> [PROBLEM]
If a record contains a picture, leave the picture out and copy everything else exactly.

===== TASK MATERIAL

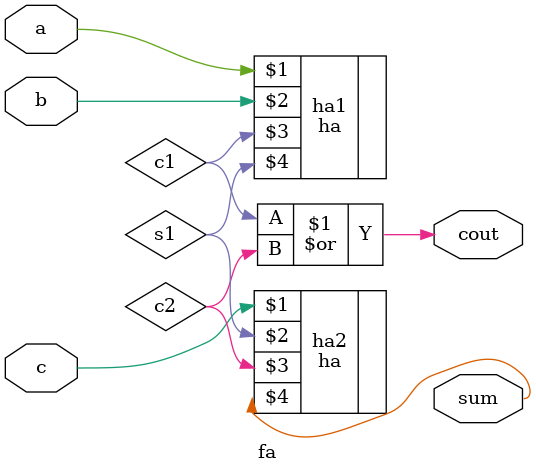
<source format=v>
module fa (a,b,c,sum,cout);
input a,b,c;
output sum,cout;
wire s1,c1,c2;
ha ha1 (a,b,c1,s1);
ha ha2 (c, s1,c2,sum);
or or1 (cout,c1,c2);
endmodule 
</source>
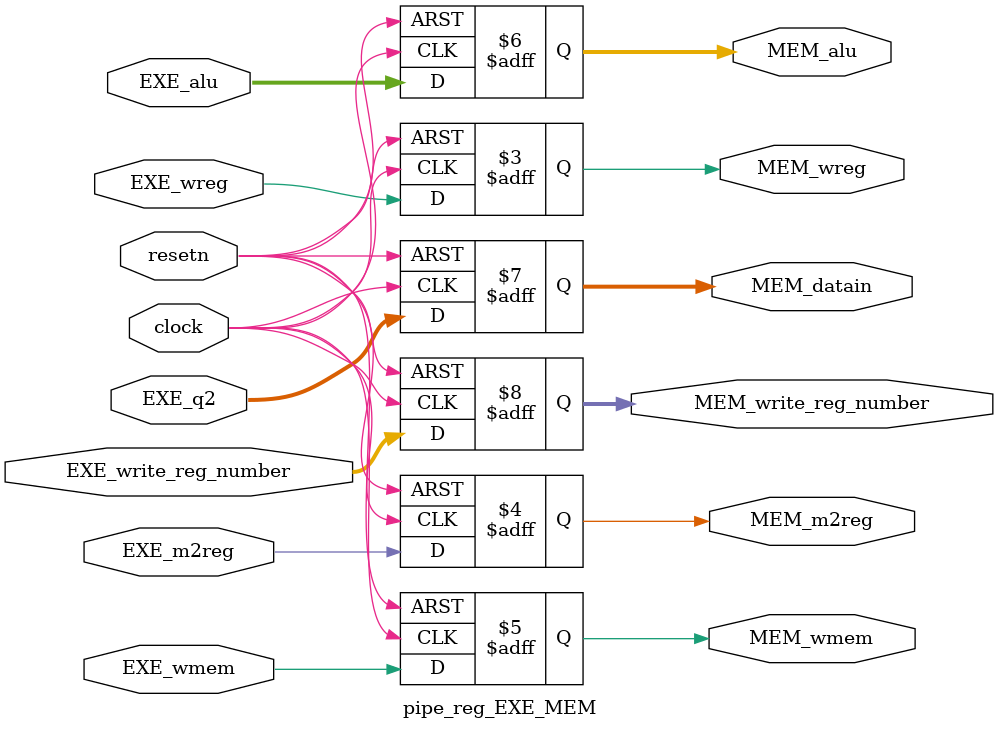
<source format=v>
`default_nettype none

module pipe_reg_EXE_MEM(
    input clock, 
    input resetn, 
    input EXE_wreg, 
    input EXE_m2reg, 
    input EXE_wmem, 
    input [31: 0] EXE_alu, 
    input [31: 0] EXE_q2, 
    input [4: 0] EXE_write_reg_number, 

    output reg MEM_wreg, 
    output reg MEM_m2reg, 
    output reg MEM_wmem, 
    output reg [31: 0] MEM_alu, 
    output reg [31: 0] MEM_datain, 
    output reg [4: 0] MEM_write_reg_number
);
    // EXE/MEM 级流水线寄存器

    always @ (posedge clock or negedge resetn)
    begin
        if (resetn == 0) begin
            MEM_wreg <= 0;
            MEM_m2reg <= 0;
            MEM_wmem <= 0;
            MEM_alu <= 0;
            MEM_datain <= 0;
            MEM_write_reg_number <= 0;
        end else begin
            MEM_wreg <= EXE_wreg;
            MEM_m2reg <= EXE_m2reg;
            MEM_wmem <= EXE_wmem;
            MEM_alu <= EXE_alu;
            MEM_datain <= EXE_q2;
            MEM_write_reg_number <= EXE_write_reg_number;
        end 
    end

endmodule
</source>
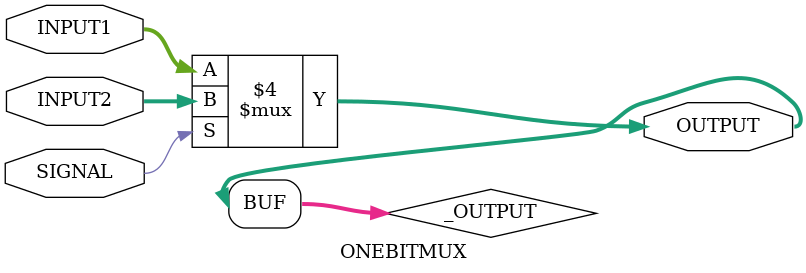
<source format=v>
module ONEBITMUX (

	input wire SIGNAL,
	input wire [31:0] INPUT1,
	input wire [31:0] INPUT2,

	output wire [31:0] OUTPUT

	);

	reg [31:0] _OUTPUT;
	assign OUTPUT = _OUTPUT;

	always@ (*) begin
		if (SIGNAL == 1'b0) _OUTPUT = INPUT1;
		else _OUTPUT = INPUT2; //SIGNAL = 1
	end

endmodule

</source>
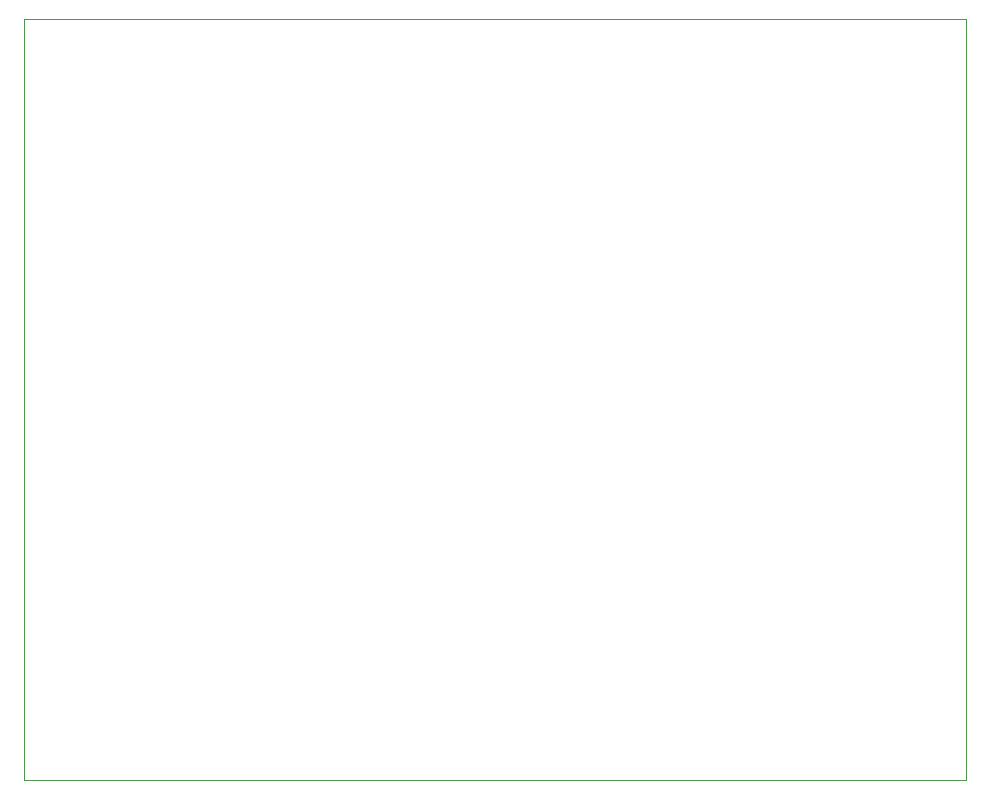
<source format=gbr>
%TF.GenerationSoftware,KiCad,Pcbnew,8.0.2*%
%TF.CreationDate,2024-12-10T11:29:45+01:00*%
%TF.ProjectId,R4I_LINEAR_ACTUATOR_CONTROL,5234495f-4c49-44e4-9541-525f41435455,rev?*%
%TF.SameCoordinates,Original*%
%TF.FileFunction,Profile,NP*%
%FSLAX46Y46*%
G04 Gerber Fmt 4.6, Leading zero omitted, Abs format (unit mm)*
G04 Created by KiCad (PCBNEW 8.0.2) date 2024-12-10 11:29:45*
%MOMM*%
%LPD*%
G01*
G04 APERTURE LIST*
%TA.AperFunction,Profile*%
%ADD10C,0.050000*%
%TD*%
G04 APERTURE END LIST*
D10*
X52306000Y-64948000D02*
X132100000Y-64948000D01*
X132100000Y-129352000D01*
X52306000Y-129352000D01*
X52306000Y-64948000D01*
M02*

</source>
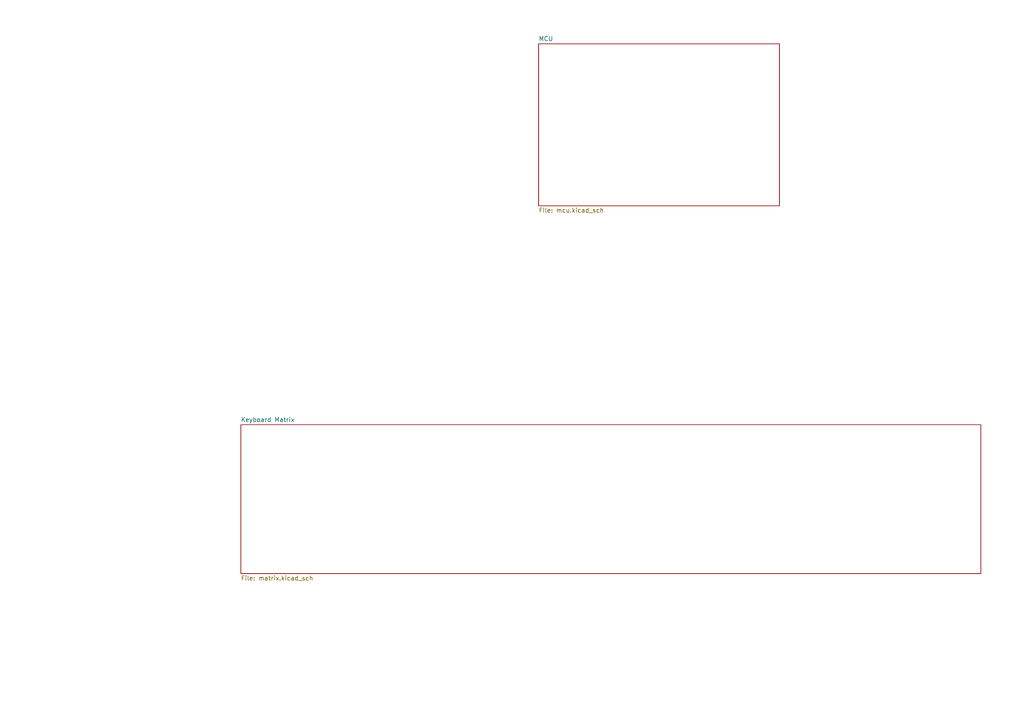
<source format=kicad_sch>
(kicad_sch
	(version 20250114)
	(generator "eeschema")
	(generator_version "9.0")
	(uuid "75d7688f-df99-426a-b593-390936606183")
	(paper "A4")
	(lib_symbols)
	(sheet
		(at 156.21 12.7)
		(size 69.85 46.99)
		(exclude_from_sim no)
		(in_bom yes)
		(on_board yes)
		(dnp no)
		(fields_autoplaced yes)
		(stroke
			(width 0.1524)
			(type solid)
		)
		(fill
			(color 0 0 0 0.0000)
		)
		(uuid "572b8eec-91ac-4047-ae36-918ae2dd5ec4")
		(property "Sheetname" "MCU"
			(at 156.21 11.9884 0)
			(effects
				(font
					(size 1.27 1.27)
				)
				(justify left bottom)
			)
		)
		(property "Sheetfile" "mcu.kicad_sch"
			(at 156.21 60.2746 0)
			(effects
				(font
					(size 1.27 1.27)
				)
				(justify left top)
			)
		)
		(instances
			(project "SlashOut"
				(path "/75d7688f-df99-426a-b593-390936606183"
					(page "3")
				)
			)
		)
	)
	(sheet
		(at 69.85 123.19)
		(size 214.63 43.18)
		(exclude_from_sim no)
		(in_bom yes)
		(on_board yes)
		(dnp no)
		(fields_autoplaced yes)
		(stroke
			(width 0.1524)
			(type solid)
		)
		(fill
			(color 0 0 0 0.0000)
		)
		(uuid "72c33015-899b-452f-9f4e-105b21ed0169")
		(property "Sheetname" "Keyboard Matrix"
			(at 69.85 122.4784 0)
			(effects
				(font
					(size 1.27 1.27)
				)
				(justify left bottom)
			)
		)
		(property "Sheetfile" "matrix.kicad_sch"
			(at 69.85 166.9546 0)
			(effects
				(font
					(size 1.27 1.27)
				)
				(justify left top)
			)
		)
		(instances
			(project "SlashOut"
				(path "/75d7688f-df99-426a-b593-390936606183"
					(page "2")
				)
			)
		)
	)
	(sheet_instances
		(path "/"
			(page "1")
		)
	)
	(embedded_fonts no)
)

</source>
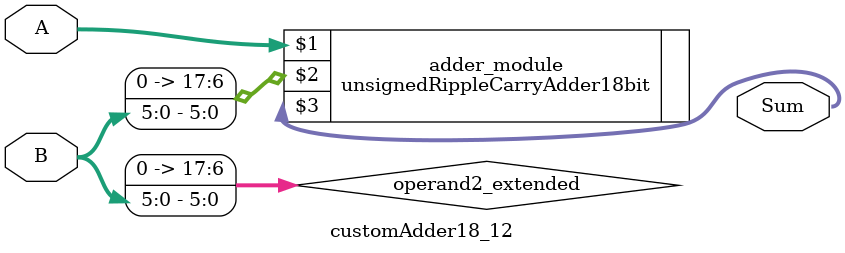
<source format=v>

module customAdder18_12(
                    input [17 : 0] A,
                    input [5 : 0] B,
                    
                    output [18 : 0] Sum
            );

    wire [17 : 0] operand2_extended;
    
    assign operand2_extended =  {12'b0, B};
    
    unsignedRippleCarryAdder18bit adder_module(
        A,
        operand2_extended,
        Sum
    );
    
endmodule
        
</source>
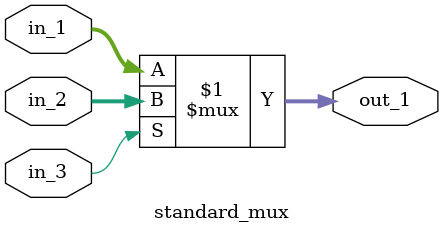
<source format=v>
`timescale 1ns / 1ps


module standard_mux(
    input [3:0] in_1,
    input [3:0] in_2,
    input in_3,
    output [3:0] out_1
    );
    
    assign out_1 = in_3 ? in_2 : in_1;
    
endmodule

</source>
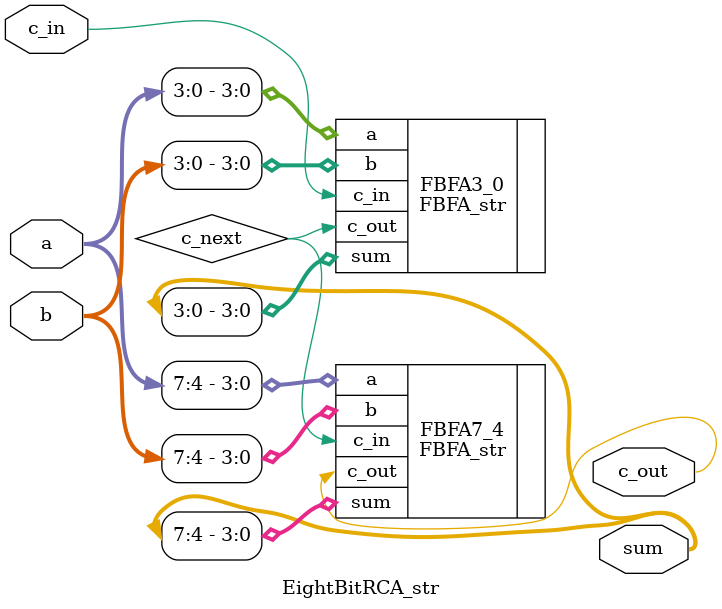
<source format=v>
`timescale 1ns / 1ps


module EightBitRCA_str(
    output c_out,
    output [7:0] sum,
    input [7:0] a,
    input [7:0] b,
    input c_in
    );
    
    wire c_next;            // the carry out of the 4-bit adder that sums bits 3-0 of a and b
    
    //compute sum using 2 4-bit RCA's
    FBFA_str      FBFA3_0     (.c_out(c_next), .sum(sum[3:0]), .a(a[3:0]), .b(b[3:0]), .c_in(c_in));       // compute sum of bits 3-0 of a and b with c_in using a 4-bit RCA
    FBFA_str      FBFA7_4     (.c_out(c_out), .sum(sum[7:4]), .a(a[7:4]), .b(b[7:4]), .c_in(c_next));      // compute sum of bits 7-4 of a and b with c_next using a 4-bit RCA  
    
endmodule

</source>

==========

> [ANSWER TO THIS EXERCISE]
<source format=v>
module fa (a,b,c,sum,cout);
input a,b,c;
output sum,cout;
wire s1,c1,c2;
ha ha1 (a,b,c1,s1);
ha ha2 (c, s1,c2,sum);
or or1 (cout,c1,c2);
endmodule 
</source>
<source format=v>
`default_nettype none

module pipe_reg_EXE_MEM(
    input clock, 
    input resetn, 
    input EXE_wreg, 
    input EXE_m2reg, 
    input EXE_wmem, 
    input [31: 0] EXE_alu, 
    input [31: 0] EXE_q2, 
    input [4: 0] EXE_write_reg_number, 

    output reg MEM_wreg, 
    output reg MEM_m2reg, 
    output reg MEM_wmem, 
    output reg [31: 0] MEM_alu, 
    output reg [31: 0] MEM_datain, 
    output reg [4: 0] MEM_write_reg_number
);
    // EXE/MEM 级流水线寄存器

    always @ (posedge clock or negedge resetn)
    begin
        if (resetn == 0) begin
            MEM_wreg <= 0;
            MEM_m2reg <= 0;
            MEM_wmem <= 0;
            MEM_alu <= 0;
            MEM_datain <= 0;
            MEM_write_reg_number <= 0;
        end else begin
            MEM_wreg <= EXE_wreg;
            MEM_m2reg <= EXE_m2reg;
            MEM_wmem <= EXE_wmem;
            MEM_alu <= EXE_alu;
            MEM_datain <= EXE_q2;
            MEM_write_reg_number <= EXE_write_reg_number;
        end 
    end

endmodule
</source>
<source format=v>
module ONEBITMUX (

	input wire SIGNAL,
	input wire [31:0] INPUT1,
	input wire [31:0] INPUT2,

	output wire [31:0] OUTPUT

	);

	reg [31:0] _OUTPUT;
	assign OUTPUT = _OUTPUT;

	always@ (*) begin
		if (SIGNAL == 1'b0) _OUTPUT = INPUT1;
		else _OUTPUT = INPUT2; //SIGNAL = 1
	end

endmodule

</source>
<source format=gbr>
%TF.GenerationSoftware,KiCad,Pcbnew,8.0.2*%
%TF.CreationDate,2024-12-10T11:29:45+01:00*%
%TF.ProjectId,R4I_LINEAR_ACTUATOR_CONTROL,5234495f-4c49-44e4-9541-525f41435455,rev?*%
%TF.SameCoordinates,Original*%
%TF.FileFunction,Profile,NP*%
%FSLAX46Y46*%
G04 Gerber Fmt 4.6, Leading zero omitted, Abs format (unit mm)*
G04 Created by KiCad (PCBNEW 8.0.2) date 2024-12-10 11:29:45*
%MOMM*%
%LPD*%
G01*
G04 APERTURE LIST*
%TA.AperFunction,Profile*%
%ADD10C,0.050000*%
%TD*%
G04 APERTURE END LIST*
D10*
X52306000Y-64948000D02*
X132100000Y-64948000D01*
X132100000Y-129352000D01*
X52306000Y-129352000D01*
X52306000Y-64948000D01*
M02*

</source>
<source format=kicad_sch>
(kicad_sch
	(version 20250114)
	(generator "eeschema")
	(generator_version "9.0")
	(uuid "75d7688f-df99-426a-b593-390936606183")
	(paper "A4")
	(lib_symbols)
	(sheet
		(at 156.21 12.7)
		(size 69.85 46.99)
		(exclude_from_sim no)
		(in_bom yes)
		(on_board yes)
		(dnp no)
		(fields_autoplaced yes)
		(stroke
			(width 0.1524)
			(type solid)
		)
		(fill
			(color 0 0 0 0.0000)
		)
		(uuid "572b8eec-91ac-4047-ae36-918ae2dd5ec4")
		(property "Sheetname" "MCU"
			(at 156.21 11.9884 0)
			(effects
				(font
					(size 1.27 1.27)
				)
				(justify left bottom)
			)
		)
		(property "Sheetfile" "mcu.kicad_sch"
			(at 156.21 60.2746 0)
			(effects
				(font
					(size 1.27 1.27)
				)
				(justify left top)
			)
		)
		(instances
			(project "SlashOut"
				(path "/75d7688f-df99-426a-b593-390936606183"
					(page "3")
				)
			)
		)
	)
	(sheet
		(at 69.85 123.19)
		(size 214.63 43.18)
		(exclude_from_sim no)
		(in_bom yes)
		(on_board yes)
		(dnp no)
		(fields_autoplaced yes)
		(stroke
			(width 0.1524)
			(type solid)
		)
		(fill
			(color 0 0 0 0.0000)
		)
		(uuid "72c33015-899b-452f-9f4e-105b21ed0169")
		(property "Sheetname" "Keyboard Matrix"
			(at 69.85 122.4784 0)
			(effects
				(font
					(size 1.27 1.27)
				)
				(justify left bottom)
			)
		)
		(property "Sheetfile" "matrix.kicad_sch"
			(at 69.85 166.9546 0)
			(effects
				(font
					(size 1.27 1.27)
				)
				(justify left top)
			)
		)
		(instances
			(project "SlashOut"
				(path "/75d7688f-df99-426a-b593-390936606183"
					(page "2")
				)
			)
		)
	)
	(sheet_instances
		(path "/"
			(page "1")
		)
	)
	(embedded_fonts no)
)

</source>
<source format=v>

module customAdder18_12(
                    input [17 : 0] A,
                    input [5 : 0] B,
                    
                    output [18 : 0] Sum
            );

    wire [17 : 0] operand2_extended;
    
    assign operand2_extended =  {12'b0, B};
    
    unsignedRippleCarryAdder18bit adder_module(
        A,
        operand2_extended,
        Sum
    );
    
endmodule
        
</source>
<source format=v>
`timescale 1ns / 1ps


module standard_mux(
    input [3:0] in_1,
    input [3:0] in_2,
    input in_3,
    output [3:0] out_1
    );
    
    assign out_1 = in_3 ? in_2 : in_1;
    
endmodule

</source>
<source format=v>
`timescale 1ns / 1ps


module EightBitRCA_str(
    output c_out,
    output [7:0] sum,
    input [7:0] a,
    input [7:0] b,
    input c_in
    );
    
    wire c_next;            // the carry out of the 4-bit adder that sums bits 3-0 of a and b
    
    //compute sum using 2 4-bit RCA's
    FBFA_str      FBFA3_0     (.c_out(c_next), .sum(sum[3:0]), .a(a[3:0]), .b(b[3:0]), .c_in(c_in));       // compute sum of bits 3-0 of a and b with c_in using a 4-bit RCA
    FBFA_str      FBFA7_4     (.c_out(c_out), .sum(sum[7:4]), .a(a[7:4]), .b(b[7:4]), .c_in(c_next));      // compute sum of bits 7-4 of a and b with c_next using a 4-bit RCA  
    
endmodule

</source>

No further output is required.